Another thing to remember is that because the LLVM IR is closer to machine code, it makes very memory access explicit. Unlike C language, which hides one level of memory access — what I mean is that, when we do c = 10; it accesses a memory location, but we don’t call that a pointer. But in LLVM IR world, a pointer is basically anything that points to memory. And the C statement ( c = 10;) will be translated to a StoreInst which involves a pointer to the memory location pointed to by c.

One handy rule to translate C statements into IR is to count the number of memory reads and writes. 

For e.g. a = *ptr; This involves, first loading the value at the address of ptr. This value is a pointer, then we load the value at this pointer. Then we store this value into the memory location of variable a.

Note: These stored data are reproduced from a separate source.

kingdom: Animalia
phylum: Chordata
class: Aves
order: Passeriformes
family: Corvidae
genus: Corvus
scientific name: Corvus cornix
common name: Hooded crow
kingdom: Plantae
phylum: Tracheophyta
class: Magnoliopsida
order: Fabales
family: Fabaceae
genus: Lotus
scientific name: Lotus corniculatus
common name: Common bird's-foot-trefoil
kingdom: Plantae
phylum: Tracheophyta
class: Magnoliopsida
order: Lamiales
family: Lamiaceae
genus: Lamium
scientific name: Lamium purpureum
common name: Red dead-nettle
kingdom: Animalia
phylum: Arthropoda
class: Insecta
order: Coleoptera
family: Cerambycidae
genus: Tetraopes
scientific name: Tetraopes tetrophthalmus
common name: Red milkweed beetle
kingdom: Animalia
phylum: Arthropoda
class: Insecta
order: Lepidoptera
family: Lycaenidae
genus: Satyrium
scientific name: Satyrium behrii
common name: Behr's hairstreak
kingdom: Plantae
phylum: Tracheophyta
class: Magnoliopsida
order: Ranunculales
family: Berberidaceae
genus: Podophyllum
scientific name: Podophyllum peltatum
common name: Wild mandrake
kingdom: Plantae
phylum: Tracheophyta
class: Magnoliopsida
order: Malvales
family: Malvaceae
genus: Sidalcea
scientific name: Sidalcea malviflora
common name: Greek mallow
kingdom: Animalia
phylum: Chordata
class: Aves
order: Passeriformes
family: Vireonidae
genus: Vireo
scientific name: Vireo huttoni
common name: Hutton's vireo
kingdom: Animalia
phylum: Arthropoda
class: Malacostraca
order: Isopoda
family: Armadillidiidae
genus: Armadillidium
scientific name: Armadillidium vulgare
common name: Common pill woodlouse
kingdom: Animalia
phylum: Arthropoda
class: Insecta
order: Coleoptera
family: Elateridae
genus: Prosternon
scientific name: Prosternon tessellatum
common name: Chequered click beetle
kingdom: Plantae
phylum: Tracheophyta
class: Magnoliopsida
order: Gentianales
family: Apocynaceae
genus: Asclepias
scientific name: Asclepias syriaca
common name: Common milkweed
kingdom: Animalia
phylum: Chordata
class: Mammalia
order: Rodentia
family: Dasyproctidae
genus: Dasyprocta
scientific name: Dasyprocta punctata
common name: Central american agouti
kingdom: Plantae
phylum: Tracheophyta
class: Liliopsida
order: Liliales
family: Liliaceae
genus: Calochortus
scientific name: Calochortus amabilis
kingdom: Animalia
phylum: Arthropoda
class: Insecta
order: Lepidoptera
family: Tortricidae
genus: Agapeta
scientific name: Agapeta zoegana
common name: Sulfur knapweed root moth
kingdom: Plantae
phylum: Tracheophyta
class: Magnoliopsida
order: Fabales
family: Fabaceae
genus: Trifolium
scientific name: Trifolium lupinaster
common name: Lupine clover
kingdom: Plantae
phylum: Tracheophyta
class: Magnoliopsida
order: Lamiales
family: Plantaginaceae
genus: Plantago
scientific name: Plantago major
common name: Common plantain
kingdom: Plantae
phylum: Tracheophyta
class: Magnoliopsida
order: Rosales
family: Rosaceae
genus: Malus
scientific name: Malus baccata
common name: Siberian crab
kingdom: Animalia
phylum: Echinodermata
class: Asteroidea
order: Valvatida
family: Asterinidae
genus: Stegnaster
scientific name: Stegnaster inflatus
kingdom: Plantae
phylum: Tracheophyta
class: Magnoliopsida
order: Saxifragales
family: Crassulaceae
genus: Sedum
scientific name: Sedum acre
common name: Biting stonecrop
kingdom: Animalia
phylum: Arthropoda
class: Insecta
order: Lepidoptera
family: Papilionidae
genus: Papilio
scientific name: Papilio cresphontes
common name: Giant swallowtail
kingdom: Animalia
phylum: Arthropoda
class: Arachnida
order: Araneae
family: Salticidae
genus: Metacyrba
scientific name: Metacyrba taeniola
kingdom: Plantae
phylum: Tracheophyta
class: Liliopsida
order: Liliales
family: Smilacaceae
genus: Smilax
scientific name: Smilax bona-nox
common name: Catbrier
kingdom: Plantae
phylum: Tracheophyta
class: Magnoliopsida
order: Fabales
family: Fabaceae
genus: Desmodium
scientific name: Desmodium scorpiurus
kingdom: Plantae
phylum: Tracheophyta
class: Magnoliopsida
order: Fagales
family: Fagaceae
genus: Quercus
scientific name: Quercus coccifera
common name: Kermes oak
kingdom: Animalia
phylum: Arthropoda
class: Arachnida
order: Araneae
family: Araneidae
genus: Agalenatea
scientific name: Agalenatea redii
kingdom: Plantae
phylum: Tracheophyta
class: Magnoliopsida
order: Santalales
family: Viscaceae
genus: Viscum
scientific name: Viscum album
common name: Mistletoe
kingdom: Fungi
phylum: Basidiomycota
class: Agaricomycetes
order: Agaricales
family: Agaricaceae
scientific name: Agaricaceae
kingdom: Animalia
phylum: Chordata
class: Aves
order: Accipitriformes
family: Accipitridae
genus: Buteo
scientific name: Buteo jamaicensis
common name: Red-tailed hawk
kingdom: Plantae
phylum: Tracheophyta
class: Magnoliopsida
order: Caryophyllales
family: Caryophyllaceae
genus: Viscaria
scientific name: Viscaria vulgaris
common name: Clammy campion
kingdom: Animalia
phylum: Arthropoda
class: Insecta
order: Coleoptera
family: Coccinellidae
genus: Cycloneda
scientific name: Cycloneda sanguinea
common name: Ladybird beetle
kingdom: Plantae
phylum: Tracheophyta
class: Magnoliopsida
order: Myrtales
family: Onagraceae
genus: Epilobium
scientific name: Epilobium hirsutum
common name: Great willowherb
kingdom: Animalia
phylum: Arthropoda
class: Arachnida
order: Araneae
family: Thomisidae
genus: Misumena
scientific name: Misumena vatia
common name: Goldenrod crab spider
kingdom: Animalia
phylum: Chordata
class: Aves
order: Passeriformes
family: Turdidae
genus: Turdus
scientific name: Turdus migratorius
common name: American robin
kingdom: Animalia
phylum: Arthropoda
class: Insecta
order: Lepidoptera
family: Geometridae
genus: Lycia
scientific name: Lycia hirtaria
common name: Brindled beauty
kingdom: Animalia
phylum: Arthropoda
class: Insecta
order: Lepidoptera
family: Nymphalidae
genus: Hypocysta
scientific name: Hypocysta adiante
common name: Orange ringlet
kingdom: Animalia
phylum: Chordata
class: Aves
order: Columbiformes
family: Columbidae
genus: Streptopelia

  %0 = load i32*, i32** %p — First load to load the ptr

  %1 = load i32, i32* %0 — Second load to load value @ ptr

  store i32 %1, i32* %a — Store value into var a

Key thing to remember here is that the IR *knows* the memory addresses of various variables, but not its value (what it holds). It knows the address of variable a, but not what it contains. It knows the address of ptr, but not what it contains (which is another pointer). So it needs the extra load compared to C source code. C language hides this from us. When we write the name of a variable, it implicitly means “the value” of the variable.